- **EXERCISE DESCRIPTION**: In the entries that follow, find every line containing "TRIANGLE" and copy it.

=== Begin Enclosure ===

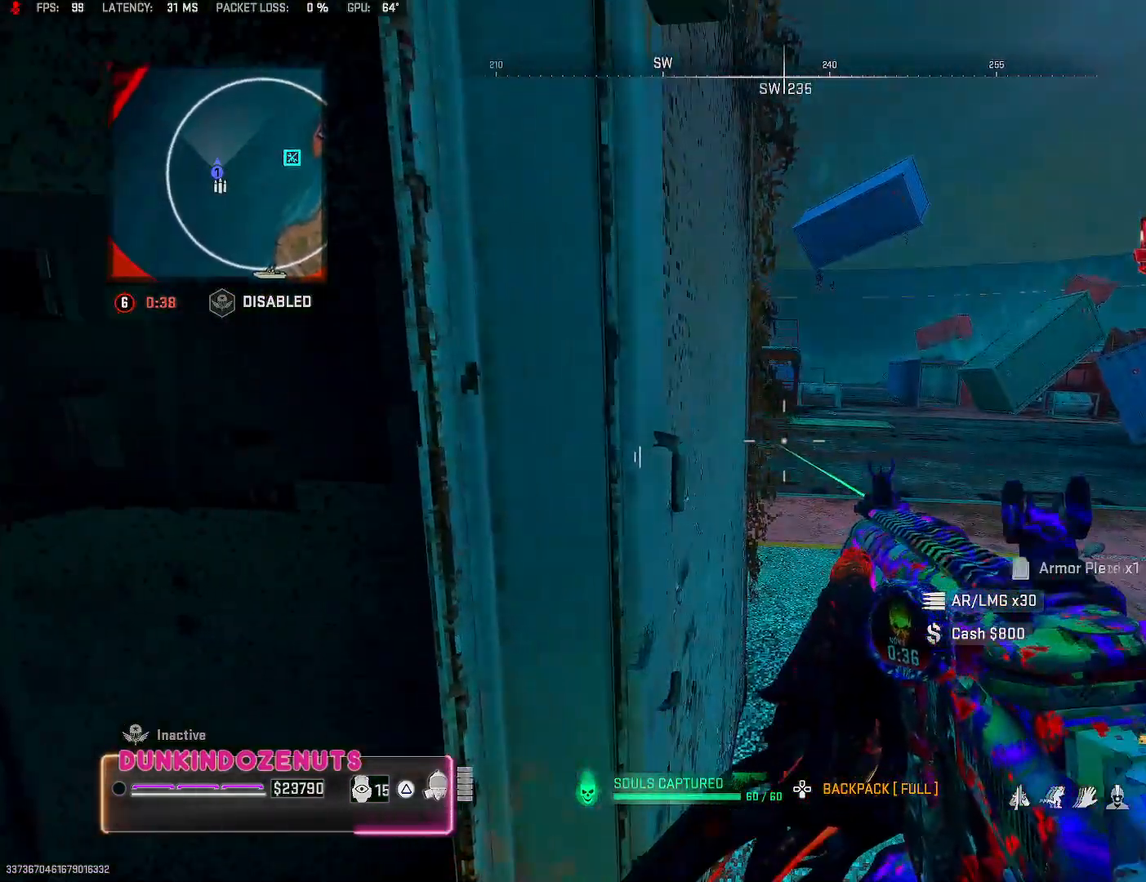
{"buttons": ["L2"], "left_stick": "center", "right_stick": "up", "events": [[33, "TRIANGLE", "down"], [117, "TRIANGLE", "up"], [150, "left_stick", "up-right"], [217, "left_stick", "right"], [383, "L2", "down"], [383, "left_stick", "center"], [383, "right_stick", "up"]]}
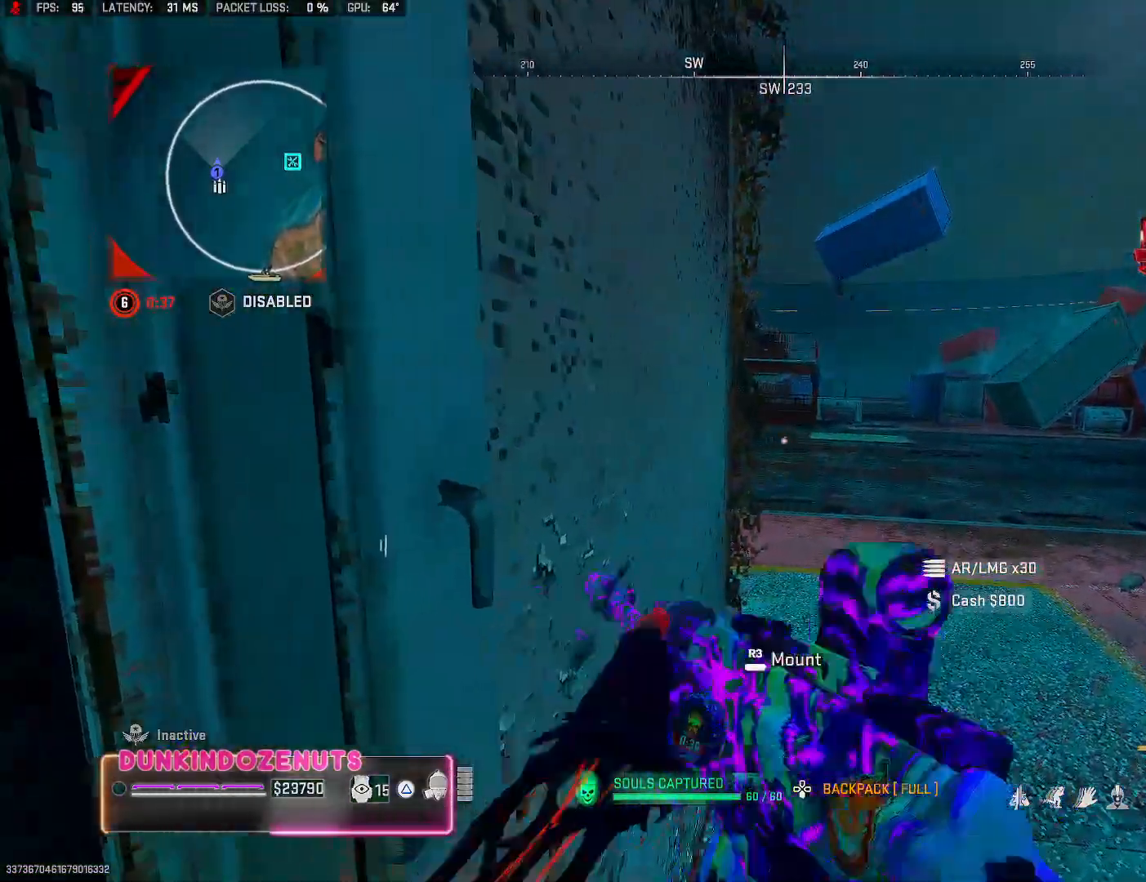
{"buttons": ["L2"], "left_stick": "left", "right_stick": "right", "events": [[50, "left_stick", "right"], [250, "right_stick", "up-left"], [383, "right_stick", "center"], [467, "left_stick", "left"], [500, "right_stick", "right"]]}
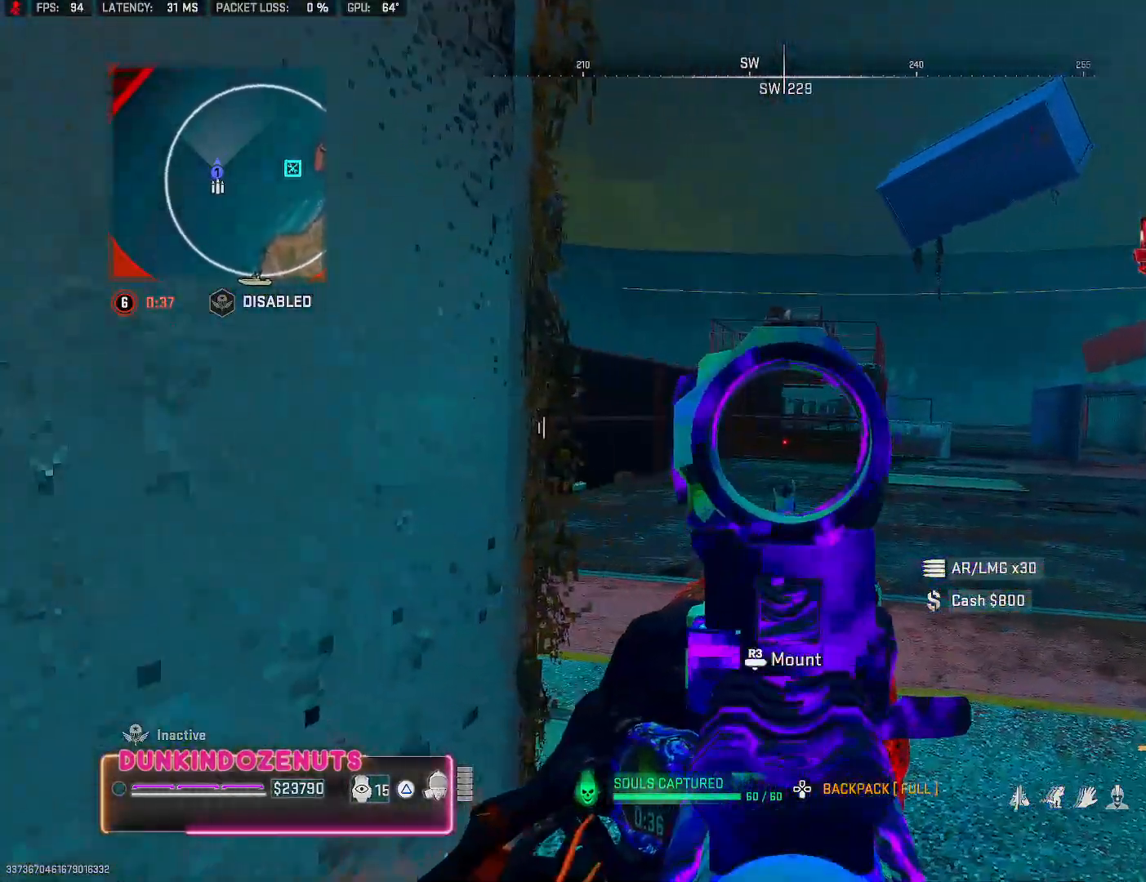
{"buttons": ["L2"], "left_stick": "left", "right_stick": "center", "events": [[233, "right_stick", "center"], [367, "left_stick", "center"], [433, "left_stick", "left"]]}
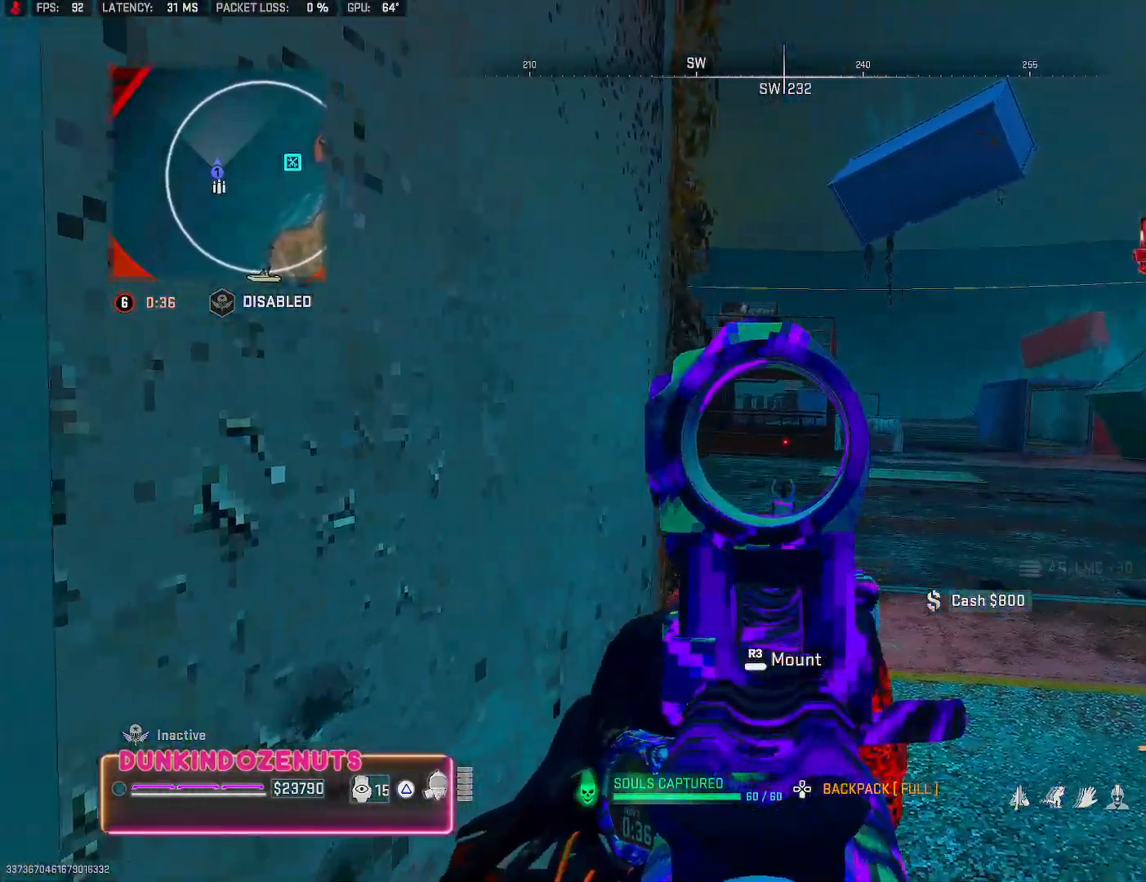
{"buttons": ["L2"], "left_stick": "center", "right_stick": "center", "events": [[183, "left_stick", "center"]]}
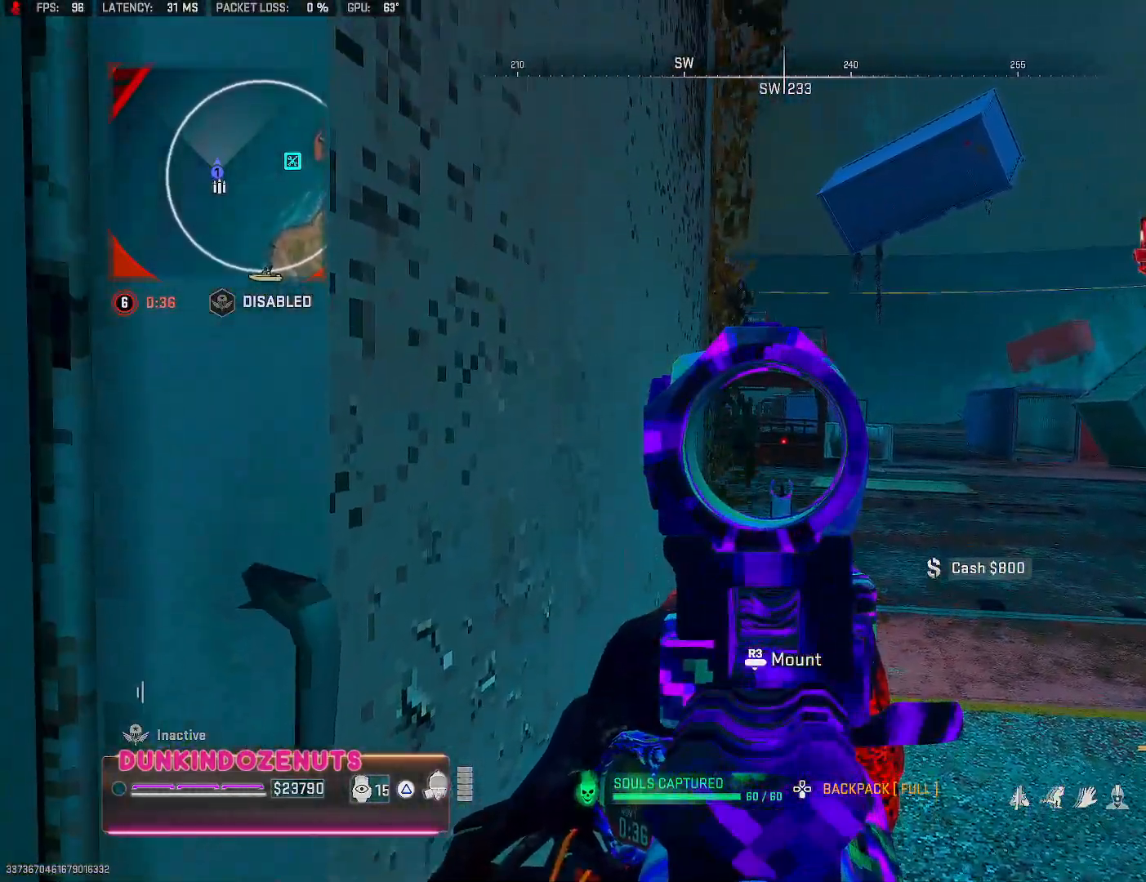
{"buttons": ["L2"], "left_stick": "center", "right_stick": "center", "events": []}
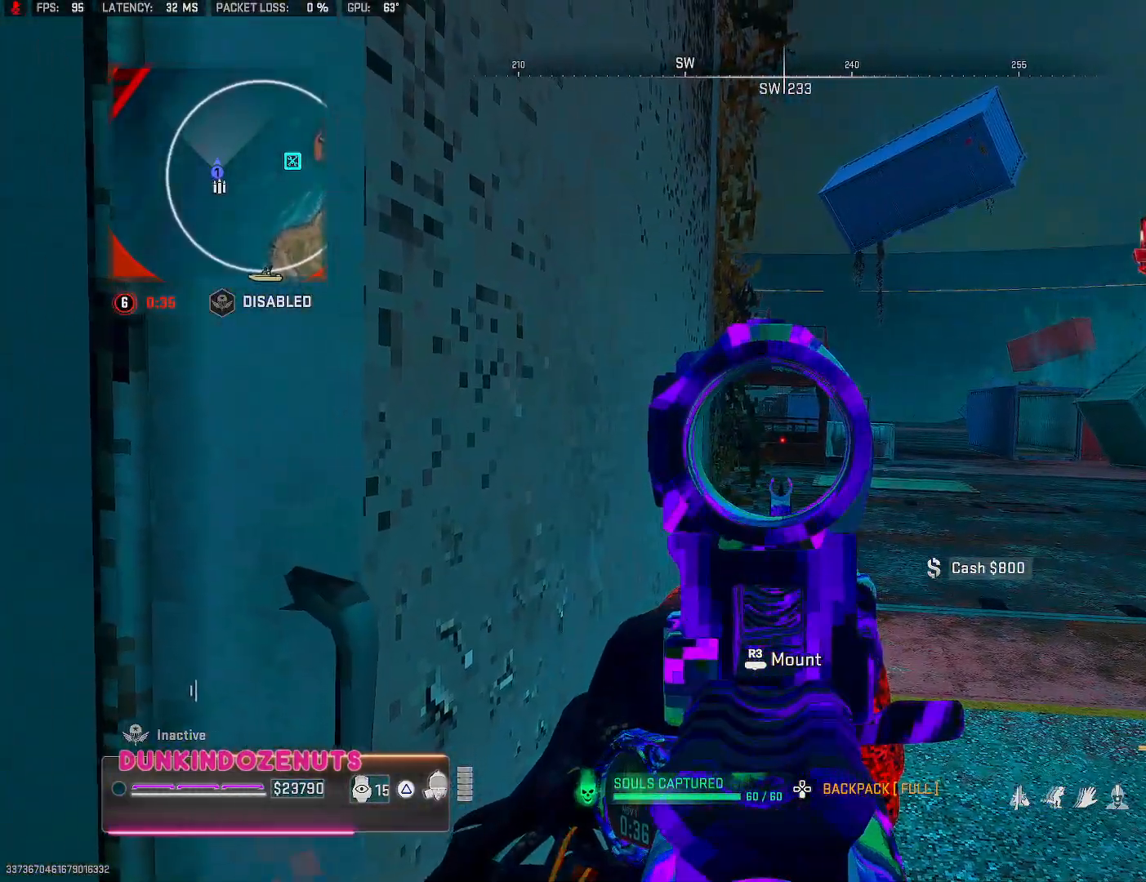
{"buttons": [], "left_stick": "center", "right_stick": "up", "events": [[83, "L2", "up"], [133, "left_stick", "right"], [217, "L1", "down"], [350, "L1", "up"], [417, "right_stick", "up"], [433, "left_stick", "center"]]}
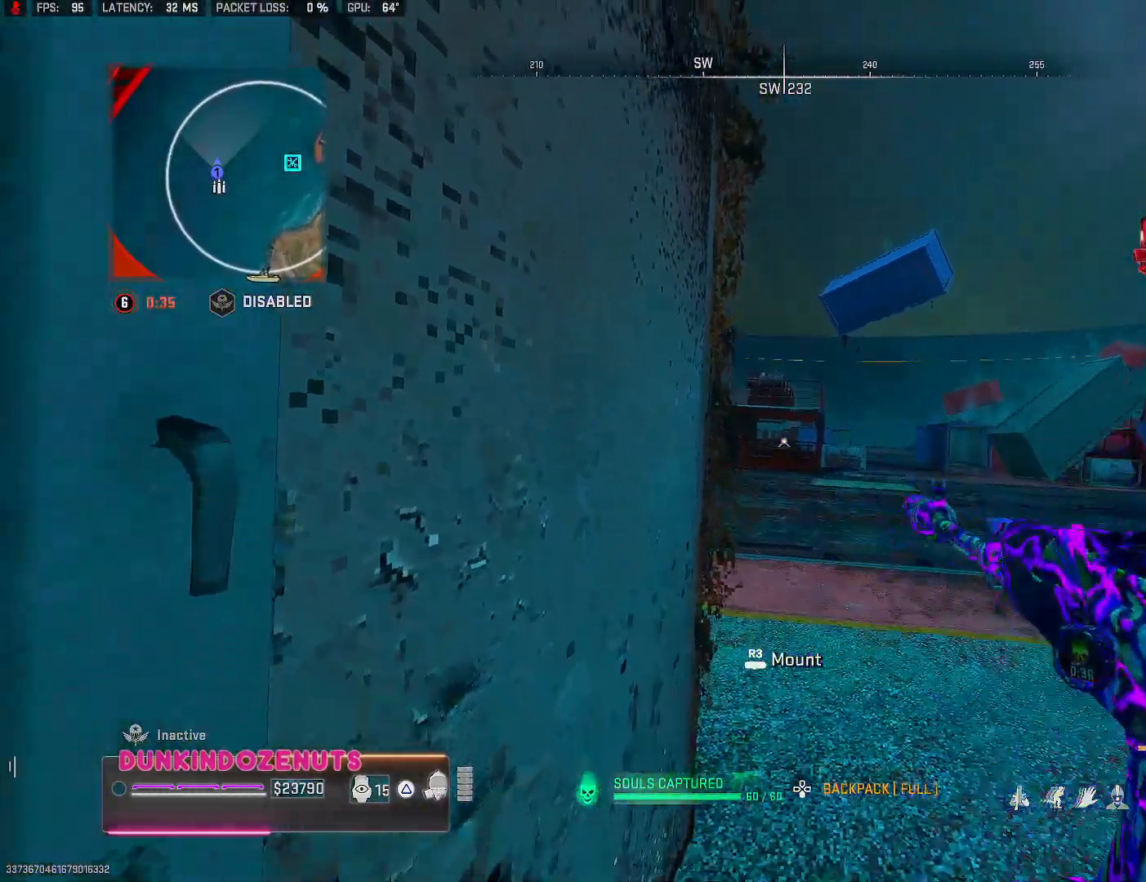
{"buttons": [], "left_stick": "center", "right_stick": "center", "events": [[50, "left_stick", "left"], [217, "right_stick", "center"], [300, "right_stick", "down"], [367, "left_stick", "center"], [433, "right_stick", "center"]]}
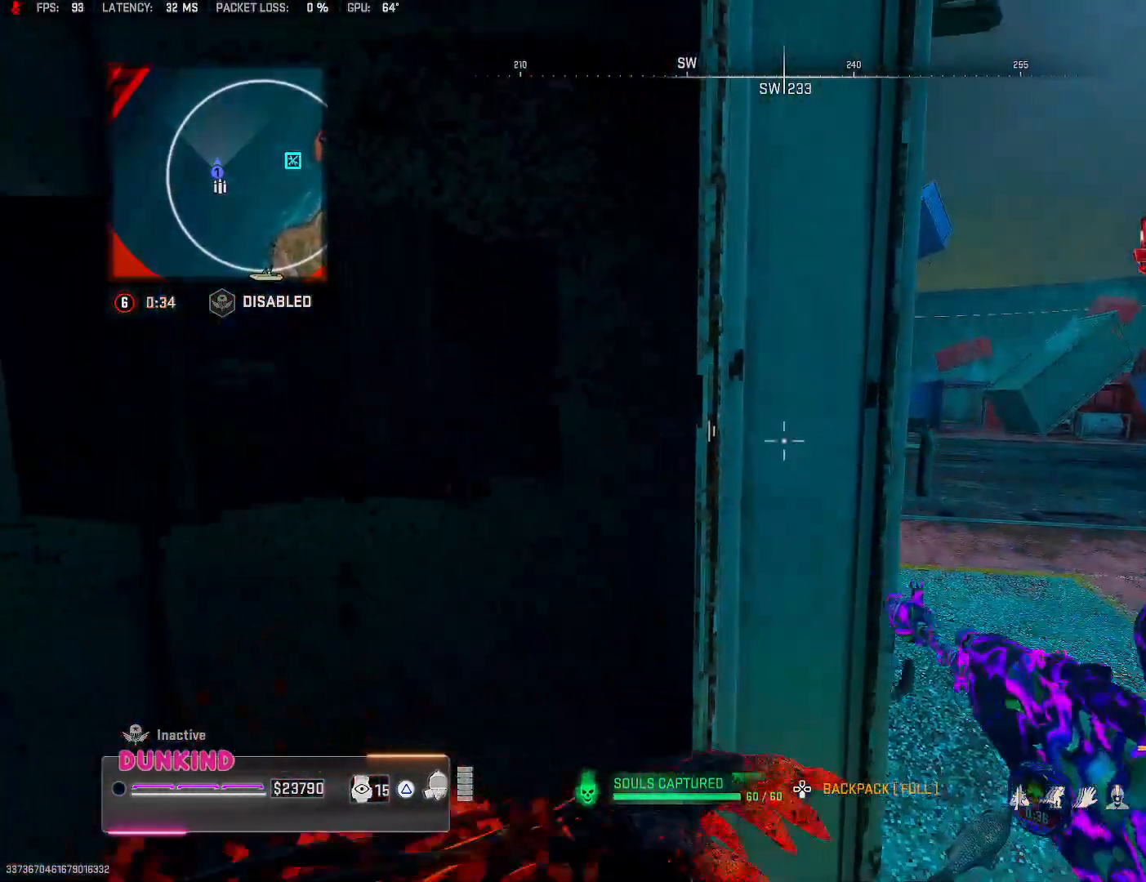
{"buttons": [], "left_stick": "center", "right_stick": "center", "events": [[33, "TRIANGLE", "down"], [133, "TRIANGLE", "up"]]}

=== End Enclosure ===

- **REPLY TO THE TASK**:
{"buttons": ["L2"], "left_stick": "center", "right_stick": "up", "events": [[33, "TRIANGLE", "down"], [117, "TRIANGLE", "up"], [150, "left_stick", "up-right"], [217, "left_stick", "right"], [383, "L2", "down"], [383, "left_stick", "center"], [383, "right_stick", "up"]]}
{"buttons": [], "left_stick": "center", "right_stick": "center", "events": [[33, "TRIANGLE", "down"], [133, "TRIANGLE", "up"]]}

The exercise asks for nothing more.